How important is the way a glucose meter takes readings? In a recent press release, American Diabetes Services (ADS) endorsed Ascensia contour test strips, saying they significantly reduced inaccuracies in glucose readings. The other meters they tested weren't necessarily inaccurate when used correctly, but both One Touch and Freestyle glucose meters required test strip coding, while Ascensia's test strips require no coding. Why should this make enough of a difference to cause the ADS to take notice?
Most glucose meters use a plastic test strip dosed with glucose oxidase. These strips can vary from batch to batch, and most test strips will have a code or a chip for the user to enter before using the meter with the new batch of strips. Entering the code calibrates the glucose meter and the diabetic test strips so that the reading will be accurate, based on the amount of glucose oxidase on the strips in the package.
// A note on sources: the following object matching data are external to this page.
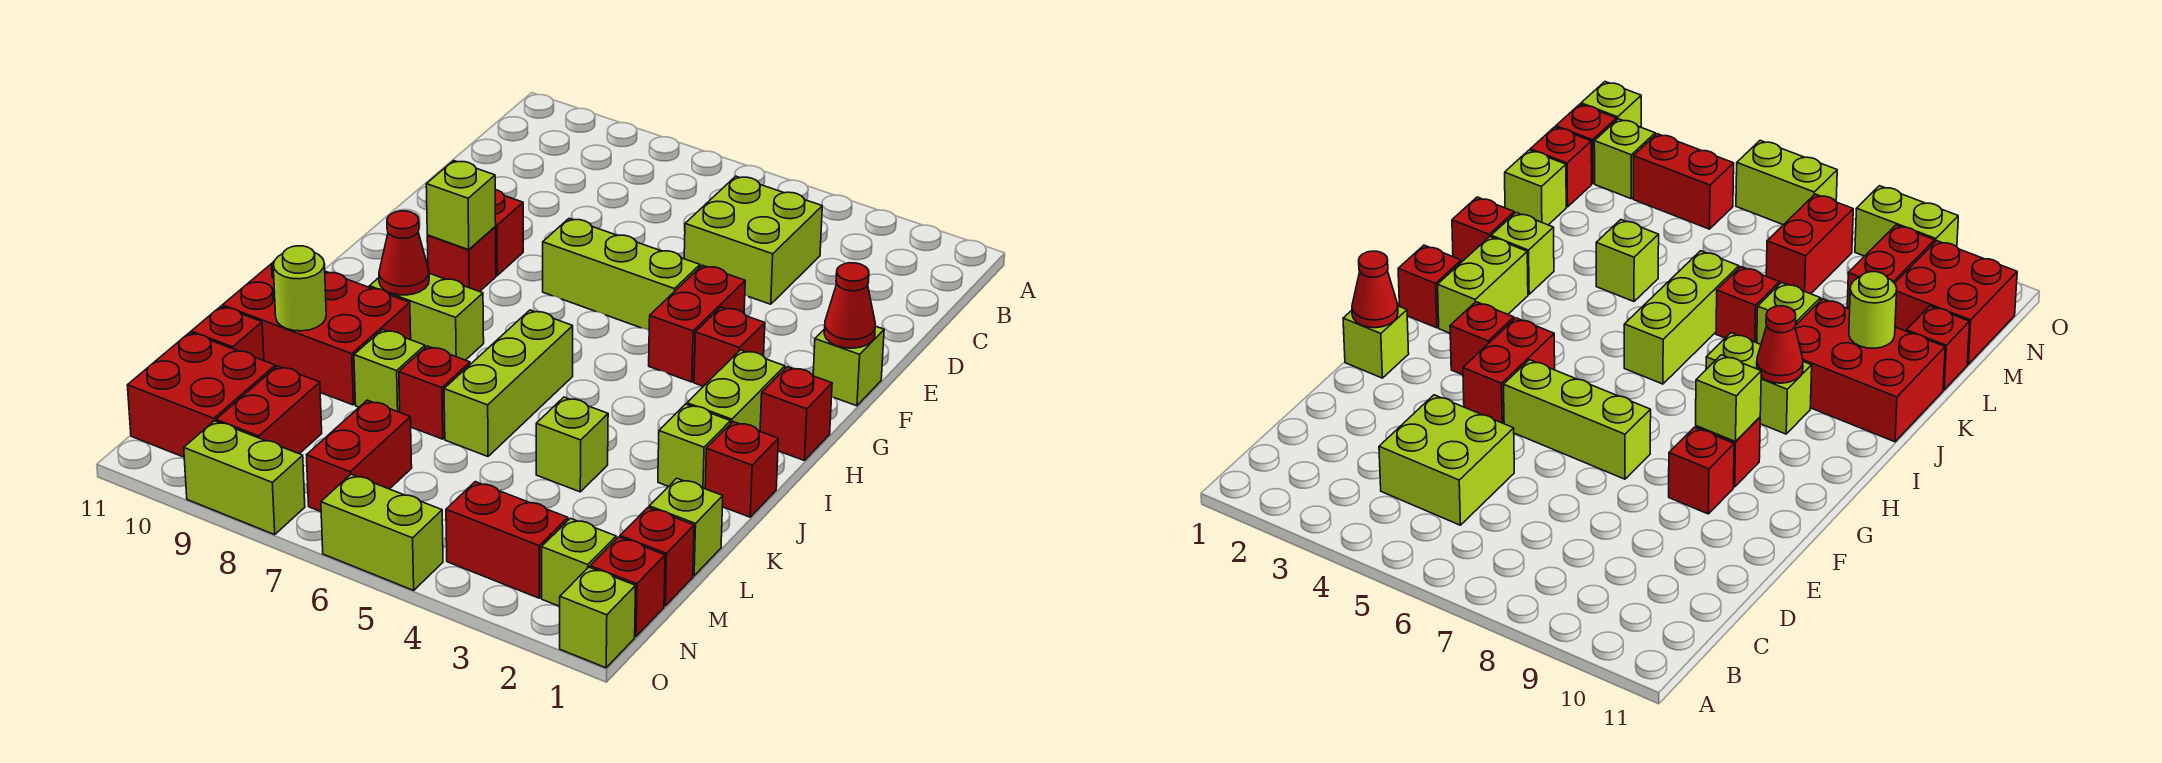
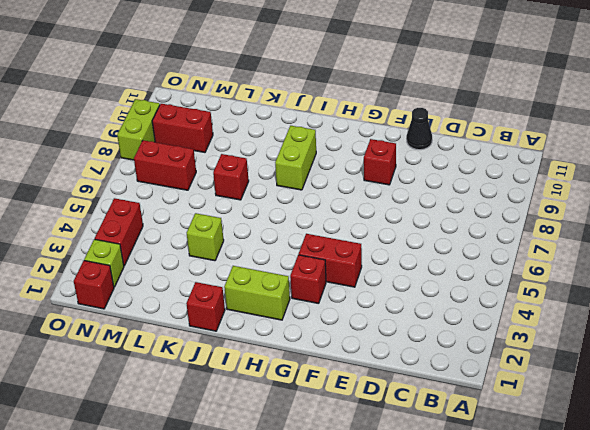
black cone E11 level 1 -> none
none -> lime brick C4:D5 level 1
none -> lime brick F1 level 1
none -> lime brick F5:F7 level 1
none -> red brick G9 level 1

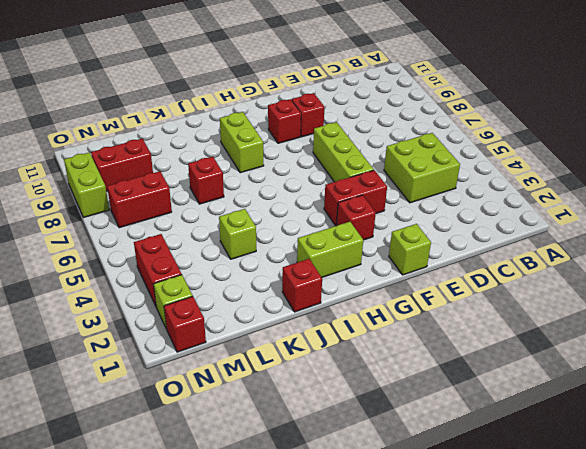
none -> red brick H1 level 1
none -> lime brick I6:K6 level 1
none -> lime brick J2 level 1
none -> red brick J9:K11 level 1

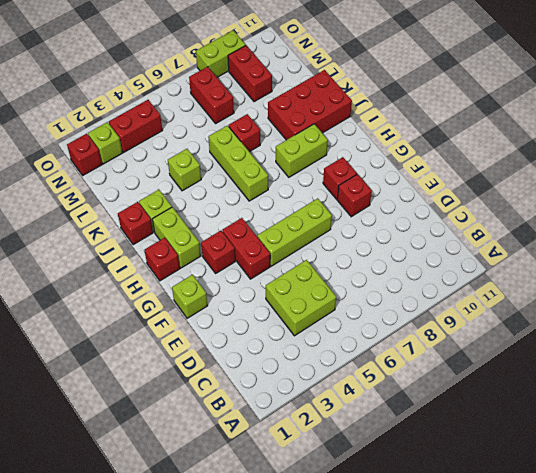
none -> lime brick K8 level 1
none -> lime brick L1 level 1
none -> red brick L11 level 1
none -> red brick M1 level 1

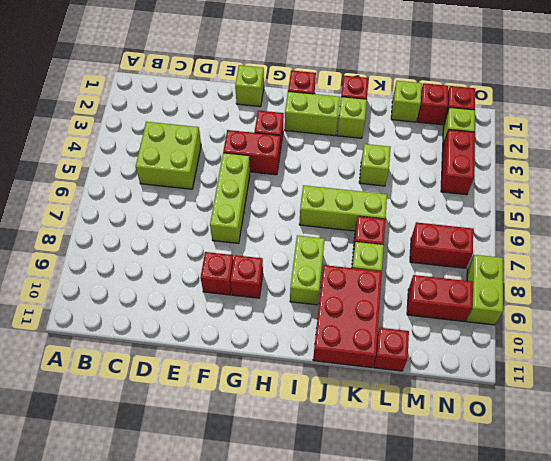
none -> red brick M10:N11 level 1
none -> lime brick O1 level 1
none -> lime brick O5:O6 level 1
none -> red cone F1 level 2

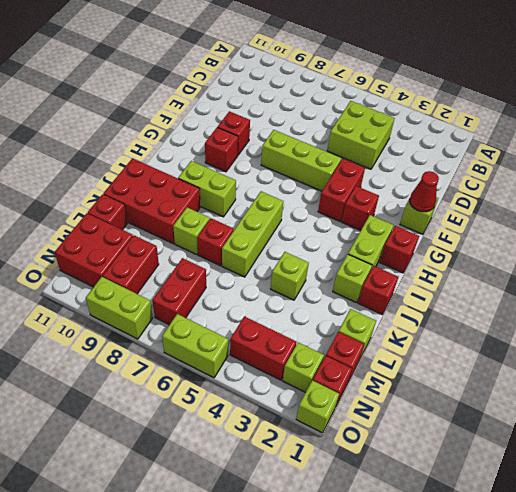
none -> lime brick G9 level 2
none -> red cone I9 level 2
none -> lime round brick K10 level 2

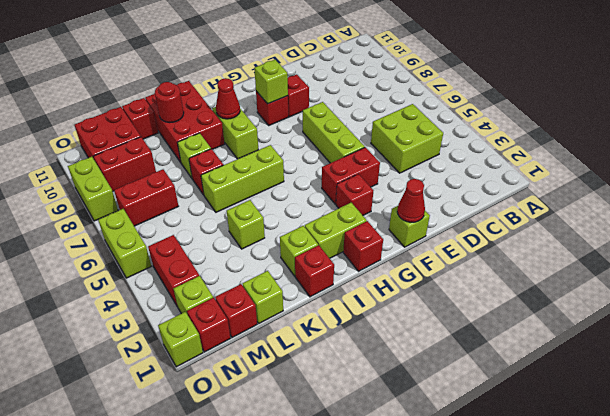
red round brick K10 level 2 -> lime round brick K10 level 2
However, if the user forgets to recode the meter when he or she begins to use a new box of test strips, or if the user enters the code improperly, the readings will be incorrect. The inaccuracies vary, but the readings can be off by as much as 43%. For people actively managing diabetes, an incorrect meter can mean taking the wrong dose of insulin, which significantly increases that person's risk of hypoglycaemia and other diabetes-related complications.
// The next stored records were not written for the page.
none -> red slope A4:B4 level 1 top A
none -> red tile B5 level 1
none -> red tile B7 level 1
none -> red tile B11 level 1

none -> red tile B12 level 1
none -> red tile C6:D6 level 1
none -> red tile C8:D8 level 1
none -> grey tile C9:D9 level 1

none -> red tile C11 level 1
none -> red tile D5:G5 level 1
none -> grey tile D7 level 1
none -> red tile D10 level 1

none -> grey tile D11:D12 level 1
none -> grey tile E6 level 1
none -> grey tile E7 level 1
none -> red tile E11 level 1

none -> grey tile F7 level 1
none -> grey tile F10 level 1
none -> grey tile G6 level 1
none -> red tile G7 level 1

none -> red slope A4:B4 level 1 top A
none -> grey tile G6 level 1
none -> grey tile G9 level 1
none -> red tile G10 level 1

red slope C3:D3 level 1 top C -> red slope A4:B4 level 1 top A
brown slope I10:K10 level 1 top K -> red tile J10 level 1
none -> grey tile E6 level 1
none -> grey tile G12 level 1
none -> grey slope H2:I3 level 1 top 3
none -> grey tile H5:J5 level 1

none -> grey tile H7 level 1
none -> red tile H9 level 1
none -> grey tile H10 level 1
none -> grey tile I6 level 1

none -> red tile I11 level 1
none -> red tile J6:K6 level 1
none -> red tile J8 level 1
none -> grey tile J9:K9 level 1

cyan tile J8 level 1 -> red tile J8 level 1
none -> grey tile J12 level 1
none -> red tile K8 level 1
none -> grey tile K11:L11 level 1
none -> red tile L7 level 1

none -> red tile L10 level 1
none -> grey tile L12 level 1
Why Don't Ascensia Test Strips Have to be Coded?
Unlike most glucose meters, Ascensia Contour test strips and meters are self-calibrating. Ascensia's "no coding" claim isn't that no coding is involved, but that it doesn't have to be done manually. While most test strips require the user to enter a code, insert a coding strip, or insert a chip into the glucose meter, Ascensia meters automatically calibrate by checking the strip electronically when it is inserted into the meter, and the Bayer company, which makes the Ascensia Contour and Ascensia Breeze meter, claims that it cannot be miscoded using this system.
Should I Switch?
The study did not find significant accuracy discrepancy between Ascensia meters and other brands of meters when the devices were coded correctly. The reason for ADS's endorsement has almost everything to do with the frequency of human error. If the meter is coded improperly, the results could be potentially dangerous; if the user is careful to double check when switching boxes, he or she shouldn't have any significant problems testing glucose levels. The question comes down to self-evaluation. Users must ask themselves whether they are prone to carelessness or impatience when they are performing a task that has to be repeated day after day. Meters without coding simply take out one more place where human error can occur.
Ascensia products are not significantly more expensive than other meters, and are actually less expensive than some. While some diabetics may not have a choice because of Medicare requirements, if they choose to avoid the hassle of coding a meter from another company, the price should not be much of a deterrent.